Lyn Bell

Personal information
- Full name: Lynette Bell
- Nickname: "Lyn"
- National team: Australia
- Born: 24 January 1947 (age 79) New South Wales
- Height: 1.67 m (5 ft 6 in)
- Weight: 57 kg (126 lb)

Sport
- Sport: Swimming
- Strokes: Freestyle

Medal record
Women's swimming
Representing Australia
Olympic Games
| Silver medal – second place | 1964 Tokyo | 4×100 m freestyle |
British Empire and Commonwealth Games
| Gold medal – first place | 1962 Perth | 4×110 yd freestyle |
| Silver medal – second place | 1966 Kingston | 110 yd freestyle |
| Silver medal – second place | 1966 Kingston | 4×110 yd freestyle |
| Bronze medal – third place | 1966 Kingston | 4×110 yd medley |

= Lyn Bell =

Australian swimmer (born 1947)

Lynette "Lyn" Bell (born 24 January 1947), also known by her married name Lynette Chipchase, was an Australian freestyle swimmer of the 1960s, who won the silver medal in the 4x100-metre freestyle relay at the 1964 Summer Olympics in Tokyo.

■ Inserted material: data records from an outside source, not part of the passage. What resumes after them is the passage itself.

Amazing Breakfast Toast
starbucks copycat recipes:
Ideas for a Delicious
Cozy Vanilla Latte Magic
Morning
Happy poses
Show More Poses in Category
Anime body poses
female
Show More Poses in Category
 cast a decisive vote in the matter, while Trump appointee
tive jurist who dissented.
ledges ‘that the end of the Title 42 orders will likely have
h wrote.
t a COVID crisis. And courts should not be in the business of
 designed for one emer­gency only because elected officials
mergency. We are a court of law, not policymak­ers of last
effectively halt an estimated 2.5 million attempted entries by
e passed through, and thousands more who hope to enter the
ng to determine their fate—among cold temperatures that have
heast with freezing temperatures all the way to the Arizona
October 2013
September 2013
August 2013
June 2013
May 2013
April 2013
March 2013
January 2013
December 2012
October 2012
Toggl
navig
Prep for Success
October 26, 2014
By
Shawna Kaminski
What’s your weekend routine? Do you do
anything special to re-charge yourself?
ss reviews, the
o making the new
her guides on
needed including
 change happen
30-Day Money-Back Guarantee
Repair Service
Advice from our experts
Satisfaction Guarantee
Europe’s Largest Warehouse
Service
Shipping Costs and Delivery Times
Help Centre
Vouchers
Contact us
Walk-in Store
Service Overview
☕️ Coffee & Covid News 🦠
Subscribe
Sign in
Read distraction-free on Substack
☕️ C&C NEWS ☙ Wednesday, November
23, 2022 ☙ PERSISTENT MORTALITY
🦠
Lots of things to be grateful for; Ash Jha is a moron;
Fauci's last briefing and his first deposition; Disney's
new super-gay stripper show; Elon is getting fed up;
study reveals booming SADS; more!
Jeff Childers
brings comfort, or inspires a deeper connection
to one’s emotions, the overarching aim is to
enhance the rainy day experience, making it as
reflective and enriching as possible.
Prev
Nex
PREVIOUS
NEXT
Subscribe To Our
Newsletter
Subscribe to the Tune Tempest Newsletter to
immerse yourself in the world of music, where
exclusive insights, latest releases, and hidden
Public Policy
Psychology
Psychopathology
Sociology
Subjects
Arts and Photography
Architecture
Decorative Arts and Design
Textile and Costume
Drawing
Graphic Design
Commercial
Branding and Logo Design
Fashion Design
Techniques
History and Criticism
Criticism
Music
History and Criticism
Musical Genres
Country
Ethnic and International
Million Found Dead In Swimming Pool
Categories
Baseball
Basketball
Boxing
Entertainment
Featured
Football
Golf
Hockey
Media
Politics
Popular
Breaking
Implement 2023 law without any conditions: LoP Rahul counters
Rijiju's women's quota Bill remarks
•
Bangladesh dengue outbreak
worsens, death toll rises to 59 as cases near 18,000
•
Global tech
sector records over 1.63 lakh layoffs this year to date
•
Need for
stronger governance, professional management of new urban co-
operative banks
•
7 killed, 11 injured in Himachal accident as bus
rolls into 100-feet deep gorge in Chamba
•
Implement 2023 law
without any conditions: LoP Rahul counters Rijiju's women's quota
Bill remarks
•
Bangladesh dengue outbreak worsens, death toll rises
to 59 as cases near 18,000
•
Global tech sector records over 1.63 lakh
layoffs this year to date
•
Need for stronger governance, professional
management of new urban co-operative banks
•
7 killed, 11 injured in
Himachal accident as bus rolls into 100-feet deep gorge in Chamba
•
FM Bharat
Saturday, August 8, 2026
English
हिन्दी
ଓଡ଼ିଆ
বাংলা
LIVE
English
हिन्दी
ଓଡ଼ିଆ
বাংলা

Coming from New South Wales, Bell spent the majority of her career in the shadow of fellow Australian Dawn Fraser. Making her debut in the 1962 Commonwealth Games in Perth, Bell was part of the winning 4x110-yard freestyle relay team, and placed 4th in the corresponding individual event. Two years later in Tokyo, Bell was a finalist in the 100-metre freestyle, won by Fraser. She combined with Fraser, Robyn Thorn and Janice Murphy to finish second, 3.1 seconds behind the United States team. At the 1966 Commonwealth Games in Kingston, Jamaica, she collected a silver in the 100-yard freestyle, as well as silver and bronze in the freestyle and medley relays respectively. Bell competed in the 1968 Summer Olympics in Mexico City, reaching the semifinal and final of the 100-metre and 200-metre freestyle events respectively. She finished fourth as part of the freestyle relay.